## Trecho para leitura
Considerado o maior evento da Indústria Musical, o Grammy Award ainda se baseia no racismo, xenofobia e machismo para estruturar um sistema segregativo que impede a conquista das minorias em espaços de sucesso e vitória na sua premiação.
“Mande o Grammy se f***** com essa merda de 8 nomeações e 0 vitórias.” Jay Z em parceria com Beyoncé na canção Apeshit já demonstrava seu descontentamento com a Academia. E embora Stevie Wonder se consagre com três Álbuns do Ano, artistas negros parecem viver em um redomoinho de boicotes e falta de representatividade.
O cantor canadense The Weeknd foi alvo recentemente desse grande sistema discriminatório. Em uma era repleta de recordes e aclamações, o artista se viu negado juntamente com seu projeto, “After Hours”, para todas as nomeações do Grammy. Isso nos instiga a entender acerca desse racismo estrutural que está presente não só no círculo social, mas principalmente nas grandes indústrias.
O poder do machismo no Grammy
Em 2020, a ex-presidente do Grammy, Deborah Dugan, acusou a Academia de Gravação, cujos membros fazem as escolhas dos vencedores anuais do prêmio, por uma série de denúncias que, segundo ela,
“há claros conflitos de interesses e negociações indevidas por parte dos membros do Conselho e irregularidades na votação em relação às indicações ao Grammy Awards.”
Além disso, a ex-presidente ainda indagou em um compilado de acusações os passos ilícitos que o processo de indicações o Grammy realiza.
Conforme Dugan, alguns membros do “comitês secretos” que escolhem as nomeações possuem relação com os artistas indicados. Ainda de acordo com a ex-presidente, os integrantes do comitê manipulam as indicações para que canções ou discos específicos sejam indicados quando Ken Erlich (produtor da premiação) deseja a execução de alguma música durante o show.
Dentre essas alegações, Deborah denuncia Neil Portnow, ex-CEO da Academia, de “supostamente estuprar uma artista” e ainda revelou que o conselho “estava ciente do crime.” A artista não teve seu nome revelado, mas foi identificada como “estrangeira”.
Por meio de contextos como esses, a Academia e a premiação se revelam como poços misóginos, manipulativos e massivamente clubistas que desempenham por meio do poder que possuem a deturpação, violação e desvalorização da imagem e do corpo da mulher, além das ações processuais das indicações de caráter descredibilizante e duvidosos.

## Item a fazer a
Diga se cada afirmação concorda com o texto sobre o Grammy: (i) Deborah Dugan já presidiu o Grammy; (ii) The Weeknd é um cantor norte-americano; (iii) o nome da artista citada na denúncia contra Neil Portnow foi divulgado. Responda sim ou não e cite as palavras do texto que decidem cada caso.

## Dados a processar
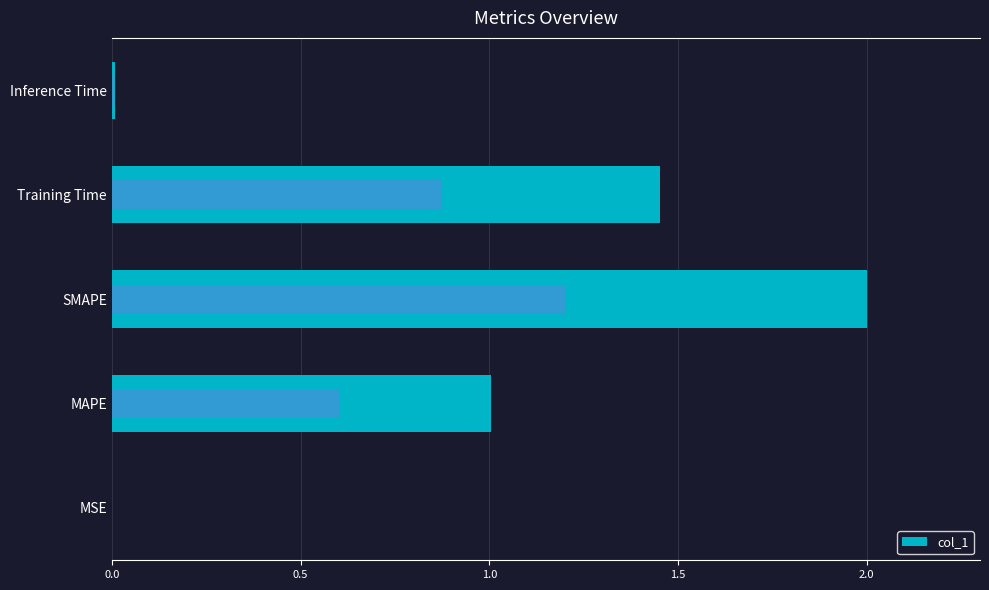

Between MAPE and Training Time, which is larger?

Training Time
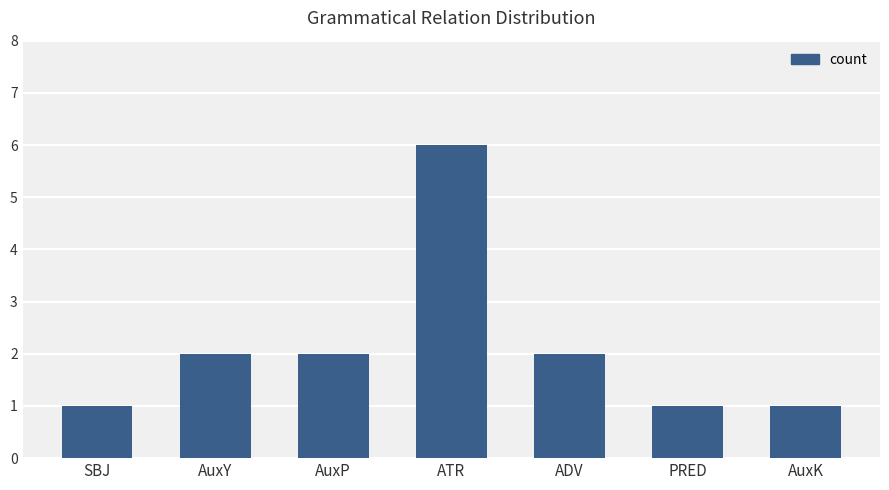

Reading left to right, extract all data points from this chart.

SBJ=1	AuxY=2	AuxP=2	ATR=6	ADV=2	PRED=1	AuxK=1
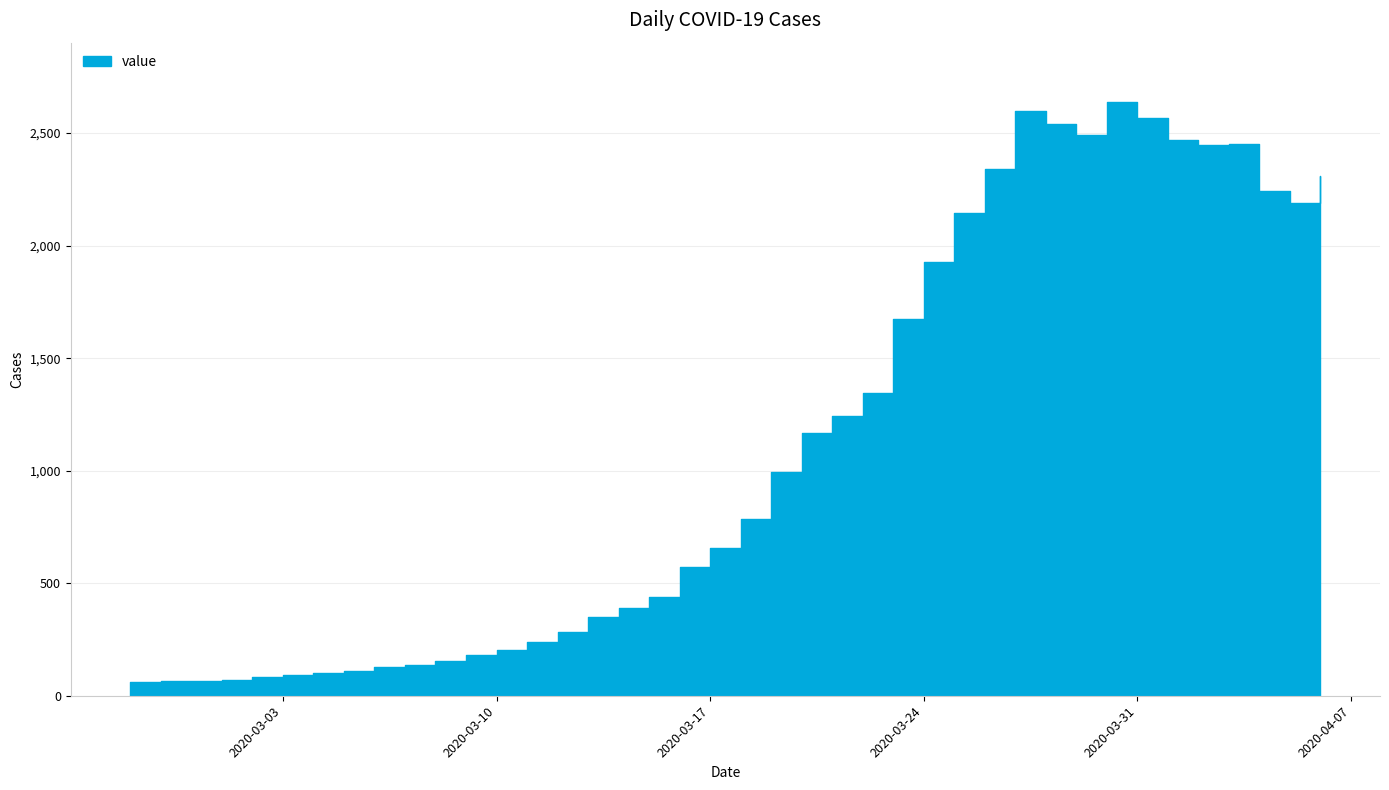

Read the value at 2020-04-06, to the nearest 10.

2310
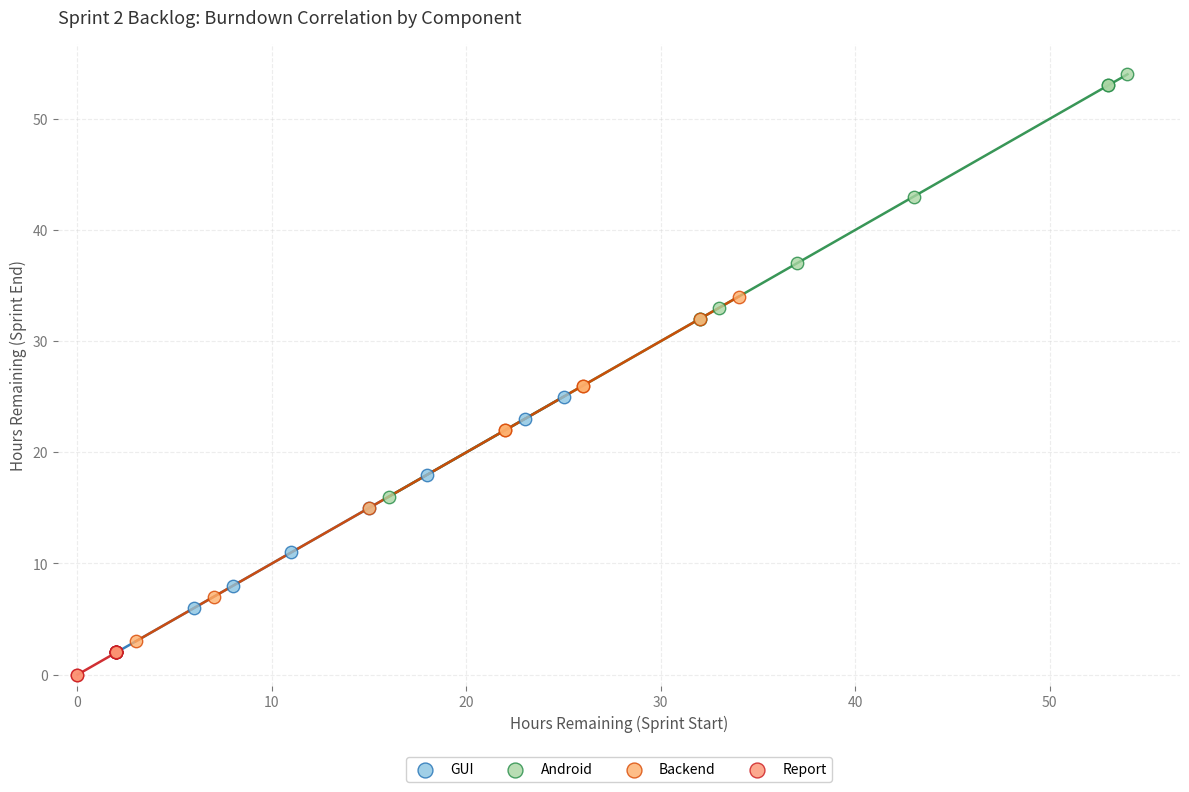

Which series contains the highest Y value?

Android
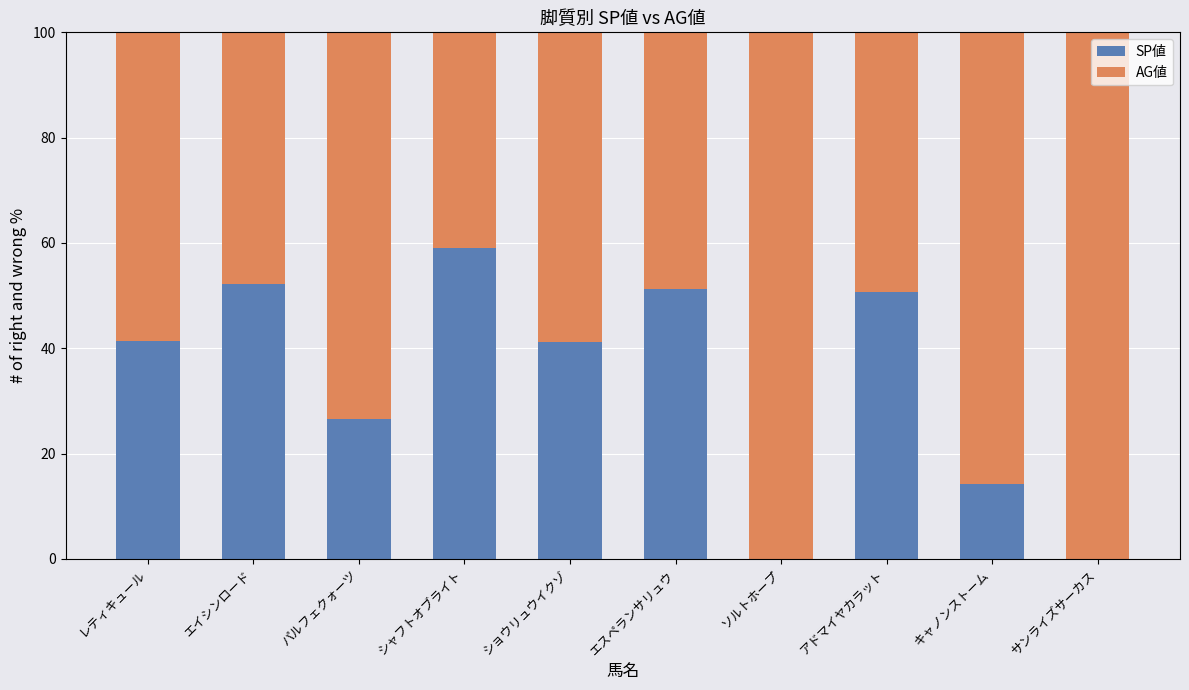

How many categories are shown in the chart?

10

## Item a fazer b
Localize todas as linhas das entradas que contêm a palavra "Time", levando em conta a diferença entre maiúsculas e minúsculas.

## Solução da tarefa a
(i) Sim: "a ex-presidente do Grammy, Deborah Dugan".
(ii) Não: "O cantor canadense The Weeknd".
(iii) Não: "A artista não teve seu nome revelado".

## Solução da tarefa b
Between MAPE and Training Time, which is larger?
Training Time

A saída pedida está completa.